> _People photos with keypoints_:
┌────────

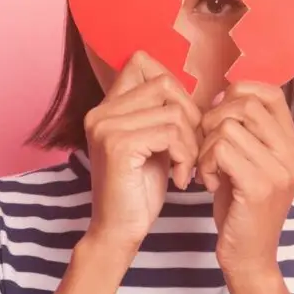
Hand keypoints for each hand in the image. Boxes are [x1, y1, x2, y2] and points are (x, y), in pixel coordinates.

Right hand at [84, 51, 201, 255]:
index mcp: (107, 107)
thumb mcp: (153, 143)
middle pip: (164, 83)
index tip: (183, 122)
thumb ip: (161, 113)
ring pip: (173, 111)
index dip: (173, 86)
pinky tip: (181, 178)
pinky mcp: (118, 145)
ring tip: (187, 167)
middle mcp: (100, 111)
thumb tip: (193, 86)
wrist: (118, 232)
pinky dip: (186, 156)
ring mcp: (106, 126)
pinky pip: (171, 133)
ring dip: (191, 142)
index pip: (142, 61)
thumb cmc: (139, 190)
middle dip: (190, 115)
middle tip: (192, 150)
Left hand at [198, 82, 293, 275]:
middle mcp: (293, 154)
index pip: (271, 92)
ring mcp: (279, 170)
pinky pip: (221, 149)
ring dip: (205, 146)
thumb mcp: (249, 163)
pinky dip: (205, 163)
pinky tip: (208, 183)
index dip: (238, 93)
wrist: (250, 258)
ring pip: (227, 126)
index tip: (218, 117)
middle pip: (246, 104)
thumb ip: (246, 131)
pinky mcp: (260, 186)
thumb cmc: (242, 208)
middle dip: (214, 119)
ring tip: (208, 170)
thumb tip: (223, 92)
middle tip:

└────────

> _EXERCISE REQUIREMENTS_: Leaving aside the images, write out every entry above exactly.

> _SOLUTION FOR THIS TASK_:
Hand keypoints for each hand in the image. Boxes are [x1, y1, x2, y2] and points are (x, y), in pixel coordinates.

Right hand at [84, 51, 201, 255]:
index mcp: (107, 107)
thumb mcp: (153, 143)
middle pip: (164, 83)
index tip: (183, 122)
thumb ip: (161, 113)
ring pip: (173, 111)
index dip: (173, 86)
pinky tip: (181, 178)
pinky mcp: (118, 145)
ring tip: (187, 167)
middle mcp: (100, 111)
thumb tip: (193, 86)
wrist: (118, 232)
pinky dip: (186, 156)
ring mcp: (106, 126)
pinky pip: (171, 133)
ring dip: (191, 142)
index pip: (142, 61)
thumb cmc: (139, 190)
middle dip: (190, 115)
middle tip: (192, 150)
Left hand at [198, 82, 293, 275]:
middle mcp: (293, 154)
index pip: (271, 92)
ring mcp: (279, 170)
pinky pip: (221, 149)
ring dip: (205, 146)
thumb mcp: (249, 163)
pinky dip: (205, 163)
pinky tip: (208, 183)
index dip: (238, 93)
wrist: (250, 258)
ring pip: (227, 126)
index tip: (218, 117)
middle pip: (246, 104)
thumb ip: (246, 131)
pinky mcp: (260, 186)
thumb cmc: (242, 208)
middle dip: (214, 119)
ring tip: (208, 170)
thumb tip: (223, 92)
middle tip:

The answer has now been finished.